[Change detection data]
-=-=-=-=-

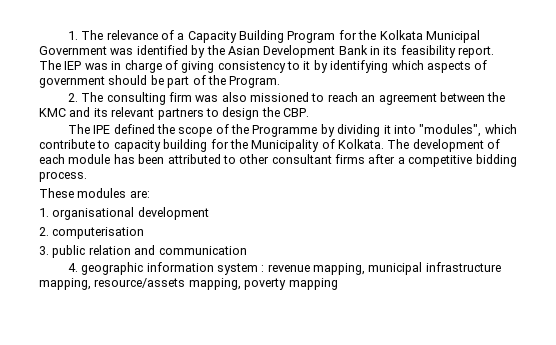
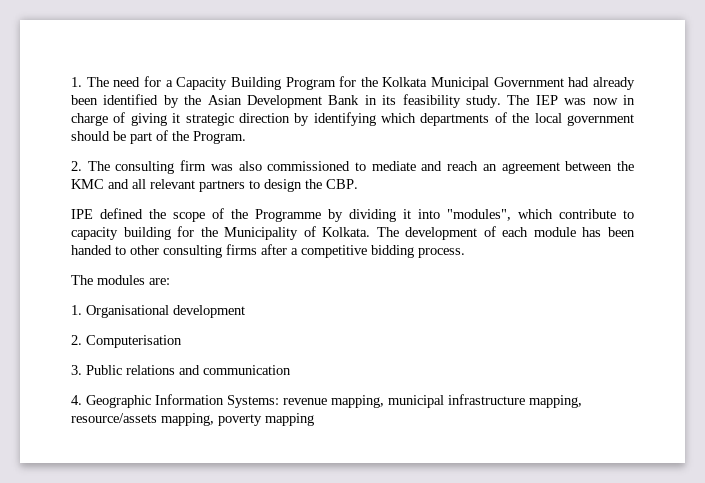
[106,30,174,40] relevance of -> [113,76,161,87] need for
[110,48,134,55] was -> [568,77,636,90] [71,95,98,105] had already been
[458,46,495,58] report. -> [465,95,501,108] study.
(108, 66) none -> [592,98,618,105] now
[217,60,488,73] consistency to it by identifying which aspects of -> [172,112,562,126] it strategic direction by identifying which departments of the local
[249,92,325,102] missioned to -> [267,161,443,171] commissioned to mediate and
[93,108,108,117] its -> [132,179,146,189] all
[67,124,90,134] The -> (358, 184) none
[167,154,221,164] attributed -> [71,245,112,255] handed
[271,154,332,164] consultant -> [163,245,222,258] consulting
[39,188,74,198] These -> [71,275,93,285] The
[52,207,135,220] organisational -> [86,305,169,318] Organisational
[52,227,145,239] computerisation -> [86,335,182,348] Computerisation
[52,245,131,258] public relation -> [86,365,175,375] Public relations
[81,262,265,275] geographic information system : -> [86,394,279,408] Geographic Information Systems:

-=-=-=-=-

EXERCISE INSTRUCTIONS:
Every line from the one containing "[458,46,495,58] report. ->" through the end of the data must be repeated exactly, and no other line.

OUTPUT FOR THIS EXERCISE:
[458,46,495,58] report. -> [465,95,501,108] study.
(108, 66) none -> [592,98,618,105] now
[217,60,488,73] consistency to it by identifying which aspects of -> [172,112,562,126] it strategic direction by identifying which departments of the local
[249,92,325,102] missioned to -> [267,161,443,171] commissioned to mediate and
[93,108,108,117] its -> [132,179,146,189] all
[67,124,90,134] The -> (358, 184) none
[167,154,221,164] attributed -> [71,245,112,255] handed
[271,154,332,164] consultant -> [163,245,222,258] consulting
[39,188,74,198] These -> [71,275,93,285] The
[52,207,135,220] organisational -> [86,305,169,318] Organisational
[52,227,145,239] computerisation -> [86,335,182,348] Computerisation
[52,245,131,258] public relation -> [86,365,175,375] Public relations
[81,262,265,275] geographic information system : -> [86,394,279,408] Geographic Information Systems:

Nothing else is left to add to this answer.